The crucial thing for an engineer or a collector listening to a new acquisition is whether the singer's voice sounds right. I know, for instance, that the Editor is not convinced by the low transpositions which some people inflict on the tenor Fernando De Lucia. Quite apart from the state of the voice, he feels that at those slow speeds the orchestral accompaniments sound false - a factor overlooked by some engineers. As you play the record, you have to ask yourself. ‘does the voice sound like the voice you know?’ - or, in the case of one you don't know, ‘is it consistent with the vocal range and the music?’ If it is, you can stick with it and be thankful; but if not, you can try moving a semitone on the appropriate side of the key. In the end, you must trust your instinct, in the knowledge that a certain amount of subjectivity is involved. Only one thing is certain: whatever your decision may be, someone will always disagree with you!

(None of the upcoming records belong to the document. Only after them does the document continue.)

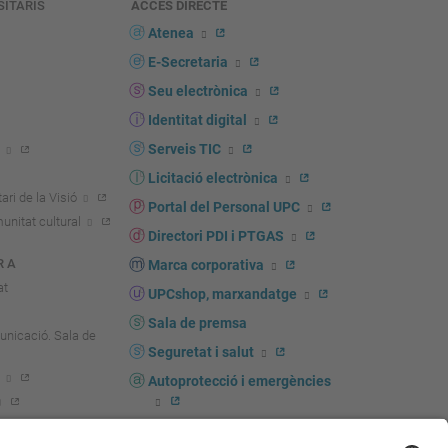
SITARIS
ACCÉS DIRECTE
s
Atenea
E-Secretaria
Seu electrònica
Identitat digital
Serveis TIC
Licitació electrònica
ari de la Visió
Portal del Personal UPC
unitat cultural
Directori PDI i PTGAS
R A
Marca corporativa
at
UPCshop, marxandatge
Sala de premsa
unicació. Sala de
Seguretat i salut
Autoprotecció i emergències
igador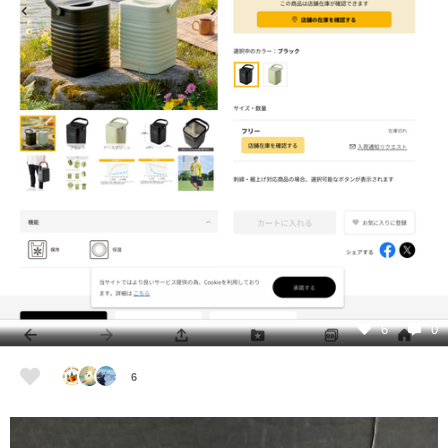
6
0
6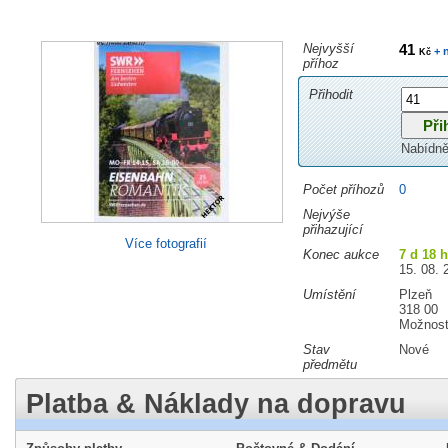
Nejvyšší
41
+ 
Kč
příhoz
Přihodit
Nabídně
Počet příhozů
0
Nejvýše
přihazující
Více fotografií
Konec aukce
7 d 18 
15. 08. 
Umístění
Plzeň
318 00
Možnost
Stav
Nové
předmětu
Platba & Náklady na dopravu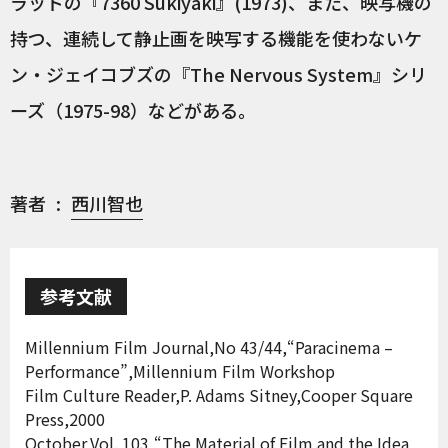
ラッドの『7360 Sukiyaki』(1973)、また、映写機の
持つ、連続して静止画を映写する機能を使わないケ
ン・ジェイコブズの『The Nervous System』シリ
ーズ（1975-98）などがある。
著者
西川智也
参考文献
Millennium Film Journal,No 43/44,“Paracinema –
Performance”,Millennium Film Workshop
Film Culture Reader,P. Adams Sitney,Cooper Square
Press,2000
October,Vol. 103,“The Material of Film and the Idea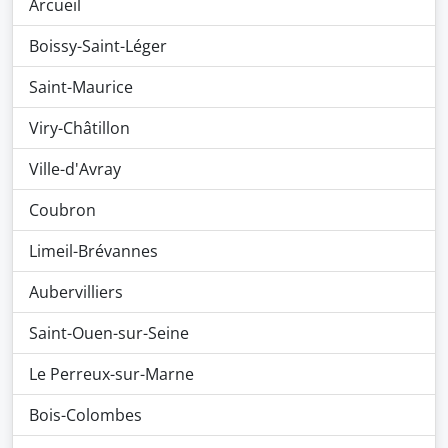
Arcueil
Boissy-Saint-Léger
Saint-Maurice
Viry-Châtillon
Ville-d'Avray
Coubron
Limeil-Brévannes
Aubervilliers
Saint-Ouen-sur-Seine
Le Perreux-sur-Marne
Bois-Colombes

And you are still not out of the minefield. Not all records continue and finish at the speed at which they started. The recording machine could vary its speed considerably during a side, sometimes by 5rpm or more. Thankfully this variation is not too widespread a problem, and if you are lucky it will be a continuous, steady change, or one sudden variation. I did once have to transfer a Leo Slezak recording which had six different speed fluctuations of up to 4rpm, all within a 10 inch side lasting less than three minutes. When you are dubbing a set of records there is frequently a variation between the sides even if they were recorded on the same day. Frida Leider's wonderful Immolation Scene from Gotterdämmerung (HMV D 2025/6) and Lauritz Melchior's Forging Scene from Siegfried (HMV D 1690/91) are cases where not all the sides were recorded at the same speed - and yet on occasions they have been transferred as though they were. The results do not bear thinking about, let alone hearing.

What it all comes down to is that there is no magic formula for the engineer to follow, no easy computerized system, as with noise reduction. In the last resort it is down to an engineer's ear, judgement and experience - and sometimes a little luck. One thing I do believe, however, is that our forebears were more tolerant of the sort of pitch or intonation problems which today we find difficult to live with.